Ensuite, lorsqu’il est placé devant un mail présentant les mêmes caractéristiques que ceux émanant de sa banque, un client normalement vigilant peut légitimement croire que ledit mail émane de la banque et, en conséquence, peut légitimement croire que la transmission d’un dispositif confidentiel ne permettra pas la réalisation d’une fraude dont il sera la victime. Ainsi placé dans un état de légitime croyance, on ne peut considérer qu’un client normalement vigilant manque de prendre toute mesure raisonnable pour préserver la sécurité de ses dispositifs de sécurité personnalisés. En d’autres termes, il serait déraisonnable d’obliger un tel client, sitôt qu’il serait placé devant un tel mail, de procéder à l’intégralité des vérifications quant à l'identité véritable de l’expéditeur du courriel frauduleux. En effet, il est raisonnable de penser que le client moyen ne dispose ni des compétences ni des outils informatiques permettant de détecter l’identité des fraudeurs agissant sur internet.

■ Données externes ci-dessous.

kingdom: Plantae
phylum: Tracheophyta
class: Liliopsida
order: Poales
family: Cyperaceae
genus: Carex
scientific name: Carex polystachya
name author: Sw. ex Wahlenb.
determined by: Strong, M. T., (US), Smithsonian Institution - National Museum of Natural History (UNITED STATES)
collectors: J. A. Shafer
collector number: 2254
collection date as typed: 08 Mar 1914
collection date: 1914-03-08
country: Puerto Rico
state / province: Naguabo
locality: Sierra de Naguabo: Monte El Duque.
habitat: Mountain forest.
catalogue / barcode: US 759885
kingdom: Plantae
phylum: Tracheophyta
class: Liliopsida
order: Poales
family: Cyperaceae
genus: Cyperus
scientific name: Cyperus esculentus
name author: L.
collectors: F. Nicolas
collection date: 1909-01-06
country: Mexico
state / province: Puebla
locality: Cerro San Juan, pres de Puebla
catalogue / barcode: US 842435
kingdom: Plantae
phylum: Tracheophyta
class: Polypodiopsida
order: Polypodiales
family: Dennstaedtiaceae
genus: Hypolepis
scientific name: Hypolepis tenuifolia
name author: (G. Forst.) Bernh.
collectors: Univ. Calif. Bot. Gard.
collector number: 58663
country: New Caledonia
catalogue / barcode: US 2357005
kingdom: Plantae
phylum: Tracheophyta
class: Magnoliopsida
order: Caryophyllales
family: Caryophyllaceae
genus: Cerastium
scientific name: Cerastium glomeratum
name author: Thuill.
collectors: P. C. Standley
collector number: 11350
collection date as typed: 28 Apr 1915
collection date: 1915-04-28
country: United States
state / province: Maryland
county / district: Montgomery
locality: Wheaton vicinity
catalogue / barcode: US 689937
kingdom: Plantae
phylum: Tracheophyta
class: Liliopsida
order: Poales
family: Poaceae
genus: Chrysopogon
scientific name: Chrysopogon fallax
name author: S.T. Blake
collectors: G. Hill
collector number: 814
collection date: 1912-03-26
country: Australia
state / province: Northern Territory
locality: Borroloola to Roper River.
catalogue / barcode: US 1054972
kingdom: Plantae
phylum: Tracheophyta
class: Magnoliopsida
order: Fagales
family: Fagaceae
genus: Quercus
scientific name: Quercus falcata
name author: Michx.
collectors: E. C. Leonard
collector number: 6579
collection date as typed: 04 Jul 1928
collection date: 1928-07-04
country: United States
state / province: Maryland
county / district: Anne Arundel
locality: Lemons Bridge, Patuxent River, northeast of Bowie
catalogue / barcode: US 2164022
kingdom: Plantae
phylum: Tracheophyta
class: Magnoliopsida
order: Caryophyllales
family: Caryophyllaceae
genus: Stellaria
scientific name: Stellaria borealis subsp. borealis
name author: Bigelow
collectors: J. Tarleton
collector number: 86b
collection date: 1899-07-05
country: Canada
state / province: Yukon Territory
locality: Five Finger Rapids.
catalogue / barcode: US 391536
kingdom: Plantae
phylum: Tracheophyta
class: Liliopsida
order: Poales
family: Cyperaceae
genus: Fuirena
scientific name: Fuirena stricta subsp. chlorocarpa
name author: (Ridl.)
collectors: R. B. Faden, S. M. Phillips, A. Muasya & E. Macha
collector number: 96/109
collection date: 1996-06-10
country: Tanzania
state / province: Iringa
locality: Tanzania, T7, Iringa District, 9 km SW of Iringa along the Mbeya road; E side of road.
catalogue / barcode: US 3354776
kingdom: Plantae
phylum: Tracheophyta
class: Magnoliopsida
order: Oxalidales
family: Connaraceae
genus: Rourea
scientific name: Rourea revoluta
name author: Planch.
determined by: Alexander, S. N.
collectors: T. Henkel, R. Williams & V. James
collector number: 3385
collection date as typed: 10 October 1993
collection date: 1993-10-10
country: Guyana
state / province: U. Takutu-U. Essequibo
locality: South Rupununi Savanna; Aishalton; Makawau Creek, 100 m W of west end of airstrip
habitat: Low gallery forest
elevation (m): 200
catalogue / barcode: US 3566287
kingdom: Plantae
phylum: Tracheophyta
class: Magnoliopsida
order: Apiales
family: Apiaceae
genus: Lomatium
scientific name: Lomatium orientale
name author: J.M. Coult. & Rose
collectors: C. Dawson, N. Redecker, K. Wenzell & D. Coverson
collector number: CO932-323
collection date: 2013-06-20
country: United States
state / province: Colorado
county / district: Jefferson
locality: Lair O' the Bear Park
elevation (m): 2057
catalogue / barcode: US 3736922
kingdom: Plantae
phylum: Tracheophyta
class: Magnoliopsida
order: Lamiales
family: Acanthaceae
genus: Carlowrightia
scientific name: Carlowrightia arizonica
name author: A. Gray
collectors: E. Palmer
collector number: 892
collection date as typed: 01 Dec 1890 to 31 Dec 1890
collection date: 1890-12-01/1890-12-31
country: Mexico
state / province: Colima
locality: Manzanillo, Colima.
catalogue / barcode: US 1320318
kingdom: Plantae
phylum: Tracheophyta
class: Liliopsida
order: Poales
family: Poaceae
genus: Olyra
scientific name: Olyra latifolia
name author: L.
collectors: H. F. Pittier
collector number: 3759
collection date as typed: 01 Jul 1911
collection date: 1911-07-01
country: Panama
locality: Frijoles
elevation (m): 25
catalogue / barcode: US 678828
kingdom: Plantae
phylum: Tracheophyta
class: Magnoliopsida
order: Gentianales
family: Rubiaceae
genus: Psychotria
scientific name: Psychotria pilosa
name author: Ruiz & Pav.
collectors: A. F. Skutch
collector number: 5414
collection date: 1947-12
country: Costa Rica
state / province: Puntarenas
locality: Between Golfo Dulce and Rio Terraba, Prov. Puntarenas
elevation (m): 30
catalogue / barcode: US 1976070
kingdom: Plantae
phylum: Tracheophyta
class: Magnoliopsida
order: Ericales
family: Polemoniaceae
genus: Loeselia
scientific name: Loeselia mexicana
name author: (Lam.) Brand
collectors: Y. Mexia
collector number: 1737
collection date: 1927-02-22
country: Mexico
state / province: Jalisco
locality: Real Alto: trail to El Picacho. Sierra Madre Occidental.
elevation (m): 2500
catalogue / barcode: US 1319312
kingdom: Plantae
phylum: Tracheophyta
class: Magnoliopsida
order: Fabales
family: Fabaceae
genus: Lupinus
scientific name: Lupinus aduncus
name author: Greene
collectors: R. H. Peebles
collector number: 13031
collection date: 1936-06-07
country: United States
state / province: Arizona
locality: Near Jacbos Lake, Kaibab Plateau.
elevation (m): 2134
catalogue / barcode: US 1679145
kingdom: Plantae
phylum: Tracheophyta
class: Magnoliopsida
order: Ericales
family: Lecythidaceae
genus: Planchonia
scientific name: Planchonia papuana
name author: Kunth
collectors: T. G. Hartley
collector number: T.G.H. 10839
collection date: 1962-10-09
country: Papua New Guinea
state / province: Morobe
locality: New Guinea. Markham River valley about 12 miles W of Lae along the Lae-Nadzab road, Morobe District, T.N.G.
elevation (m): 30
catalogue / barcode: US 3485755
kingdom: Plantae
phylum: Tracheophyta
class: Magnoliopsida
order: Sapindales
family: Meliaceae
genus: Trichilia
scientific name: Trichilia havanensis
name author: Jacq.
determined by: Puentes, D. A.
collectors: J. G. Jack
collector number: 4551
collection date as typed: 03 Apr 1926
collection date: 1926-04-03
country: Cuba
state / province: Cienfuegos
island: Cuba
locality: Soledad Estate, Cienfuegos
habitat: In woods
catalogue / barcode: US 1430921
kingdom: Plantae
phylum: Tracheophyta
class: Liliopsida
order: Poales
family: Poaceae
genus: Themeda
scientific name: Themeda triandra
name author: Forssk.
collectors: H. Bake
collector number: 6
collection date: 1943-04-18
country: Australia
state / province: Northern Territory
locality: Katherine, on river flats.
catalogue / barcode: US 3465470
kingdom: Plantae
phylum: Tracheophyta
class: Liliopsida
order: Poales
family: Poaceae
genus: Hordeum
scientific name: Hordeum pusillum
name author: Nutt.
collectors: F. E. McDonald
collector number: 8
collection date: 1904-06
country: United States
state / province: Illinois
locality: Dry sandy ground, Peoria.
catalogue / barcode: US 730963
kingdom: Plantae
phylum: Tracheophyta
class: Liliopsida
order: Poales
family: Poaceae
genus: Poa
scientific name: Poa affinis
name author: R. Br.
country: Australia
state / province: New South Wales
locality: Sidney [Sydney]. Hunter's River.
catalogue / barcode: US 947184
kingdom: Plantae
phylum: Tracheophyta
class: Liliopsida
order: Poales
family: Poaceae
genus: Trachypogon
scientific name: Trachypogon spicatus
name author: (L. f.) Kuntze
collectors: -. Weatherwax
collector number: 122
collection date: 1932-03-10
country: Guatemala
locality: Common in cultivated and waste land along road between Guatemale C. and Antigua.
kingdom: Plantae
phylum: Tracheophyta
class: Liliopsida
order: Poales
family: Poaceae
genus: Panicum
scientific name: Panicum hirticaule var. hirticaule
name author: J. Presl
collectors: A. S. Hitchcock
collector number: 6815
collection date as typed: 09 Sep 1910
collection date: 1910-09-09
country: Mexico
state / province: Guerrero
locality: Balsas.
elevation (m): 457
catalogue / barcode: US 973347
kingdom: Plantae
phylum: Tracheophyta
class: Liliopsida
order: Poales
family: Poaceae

Enfin, il est souvent idoine d’imputer la charge d’un risque sur celui qui en est à l’origine plutôt que sur celui qui en est la victime (V° Millet, La notion de risque et ses fonctions en Droit privé, préf. Lyon-Caen et Bénabent, Paris : édition LGDJ, collection des thèses de l'École doctorale de Clermont-Ferrand, 2001). En proposant des dispositifs de paiement sur internet, les banques créent – involontairement mais nécessairement – les conditions d’un risque de détournement à distance. Lorsqu’un dispositif de sécurité élaboré par la banque a failli, il apparaît sensé d’en imputer les conséquences dommageables au chef de celui qui, même involontairement, a manqué de protéger son client.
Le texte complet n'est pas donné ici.